# NFAA 3d scoring???



## joeprec (Aug 15, 2005)

My brother and my wife and I went to a 3d shoot and found out after we arrived that it was marked yards. The scoring was 11-10-8 for super kill-kill-body. What is the format of this scoring? It seemed a little too easy as if maybe a pro could clean the course. We shot two arrows apiece at 30 targets from 20 yards to one at 101 yards. I shot a 638 out of 660 and I felt out of my groove virtually all day. I am thinking maybe nfaa doesn't use the whole kill area to score a 10 because when you know the yardage it is too easy. Input?


----------



## Supermag1 (Jun 11, 2009)

You sure it's not 11-10-8-5-0 scoring?


----------



## joeprec (Aug 15, 2005)

No I made sure of the scoring which was shown on a target at the sign in booth.


----------



## ArcheryNut2006 (Dec 5, 2006)

That is not NFAA scoring.


----------



## Ridley75 (Apr 23, 2010)

Too easy? Well not one pro cleaned Redding with that exact same scoring format.


----------



## joeprec (Aug 15, 2005)

So what is NFAA 3d scoring format?


----------



## ArcheryNut2006 (Dec 5, 2006)

Center 12, 10, 8, 5. The center 12 is not always counted in local shoots.


----------



## joeprec (Aug 15, 2005)

Makes much more sense than scoring an 8 for a body hit. Is the kill area then normally scored as the 8?


----------



## CHPro (May 21, 2002)

Scoring that you are describing is similar to the scoring used for a Marked 3D like the Redding (Western Trail) tournament out in CA which is also the NFAA Marked 3D championship. The Redding tournament, and several similar events held out on the west coast, has an orange dot inside a circle drawn on the 3D targets (made by the Critter Factory). Scoring goes 11 for the orange dot, 10 for inside the circle but not in the dot and then 8 for the rest of the animal. 2 arrows/target, possible 22 per target. Number of targets can vary, Redding for example shoots 70 targets spread out over a 3-day tournament. 

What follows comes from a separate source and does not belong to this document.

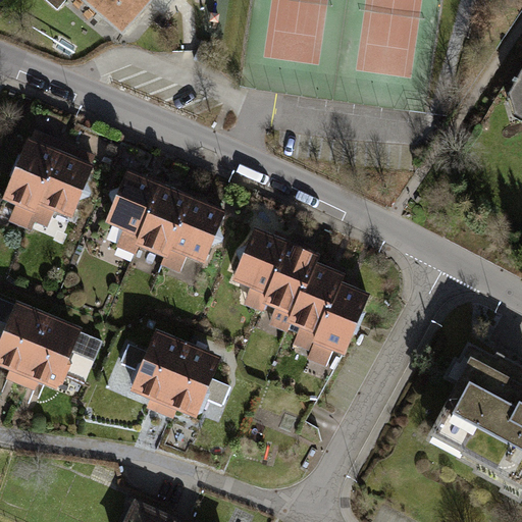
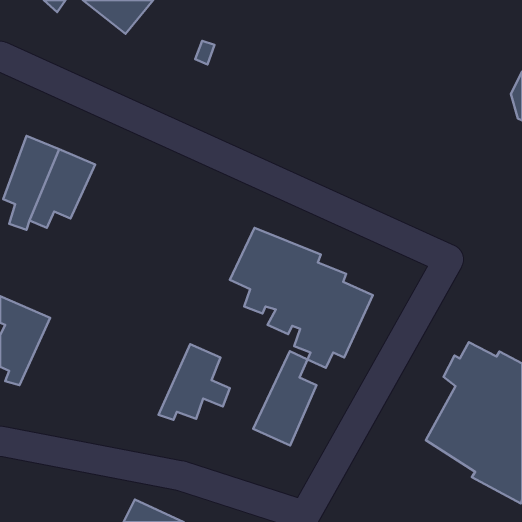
building: [103,168,227,274] -> none
building: [19,317,103,390] -> none
building: [121,329,190,414] -> none
building: none -> [253,351,316,446]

I have seen local marked 3D events use a similar scoring format translated onto McKenzie or Rhinehart targets where they score the "traditional" 11 or 12-ring in the middle of the 3D kill as the 11, then 10 for the rest of the 3D scoring area out to the vitals (normally encompasses the 3D 10 and 8-ring values) and 8 for the rest of the body (3D = 5). Sounds like this is what your local club may have set up for their marked 3D. Loosely follows NFAA marked 3D scoring rules, but sounds like an aiming dot (11-ring) was not provided.

>>------>


----------



## kjwhfsd (Sep 10, 2005)

You shot a safari on 3D animals.


----------



## bigtruckerd (Apr 7, 2006)

Does anyone know what scoring system was used for the Unmarked 3-d Nationals in Yankton this past weekend? How many animals each day also?


----------



## kjwhfsd (Sep 10, 2005)

not sure but from looking at the scores I would say 35 targets each day for 2 days. Scoring 10 8 5


----------



## bigtruckerd (Apr 7, 2006)

I know it could not have been 35 targets 10-8-5-0 by looking at the scores in my division I know those top guys didnt drop 50 points 1 day then only a few less then that the next. They shoot to well for that.

I would be cool to know the format if anyone on here shot it.


----------



## 60Xbulldog60X (Mar 12, 2005)

They used center 12's, 10, 8, 5, scoring and I'm pretty sure they shot 30 targets each day. The first day was very windy. 35-40 mph sustained winds with gusts in the 50's. The Classic was no piece of cake either.


----------



## ArcheryNut2006 (Dec 5, 2006)

60Xbulldog60X said:


> They used center 12's, 10, 8, 5, scoring and I'm pretty sure they shot 30 targets each day. The first day was very windy. 35-40 mph sustained winds with gusts in the 50's. The Classic was no piece of cake either.


That is correct, center 12, 10, 8, 5, 0 and 30 targets each day. Yes on the wind on Saturday!!!!!!


----------



## bigtruckerd (Apr 7, 2006)

Great, Thanks guys!


----------



## hunter111 (Mar 5, 2003)

60Xbulldog60X said:


> They used center 12's, 10, 8, 5, scoring and I'm pretty sure they shot 30 targets each day. The first day was very windy. 35-40 mph sustained winds with gusts in the 50's. The Classic was no piece of cake either.


That was no wind.... It was a darn tornado/huricane...


----------